Dataset records below:

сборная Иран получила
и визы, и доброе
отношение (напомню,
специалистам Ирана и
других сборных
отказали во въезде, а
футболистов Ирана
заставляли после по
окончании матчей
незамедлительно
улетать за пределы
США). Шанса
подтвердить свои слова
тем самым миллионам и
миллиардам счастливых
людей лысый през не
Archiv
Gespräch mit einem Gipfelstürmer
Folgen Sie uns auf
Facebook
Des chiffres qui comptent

End of Dataset records.

→ **What to do**
To complete the exercise, print all of the entries exactly.

→ **Response area**
сборная Иран получила
и визы, и доброе
отношение (напомню,
специалистам Ирана и
других сборных
отказали во въезде, а
футболистов Ирана
заставляли после по
окончании матчей
незамедлительно
улетать за пределы
США). Шанса
подтвердить свои слова
тем самым миллионам и
миллиардам счастливых
людей лысый през не
Archiv
Gespräch mit einem Gipfelstürmer
Folgen Sie uns auf
Facebook
Des chiffres qui comptent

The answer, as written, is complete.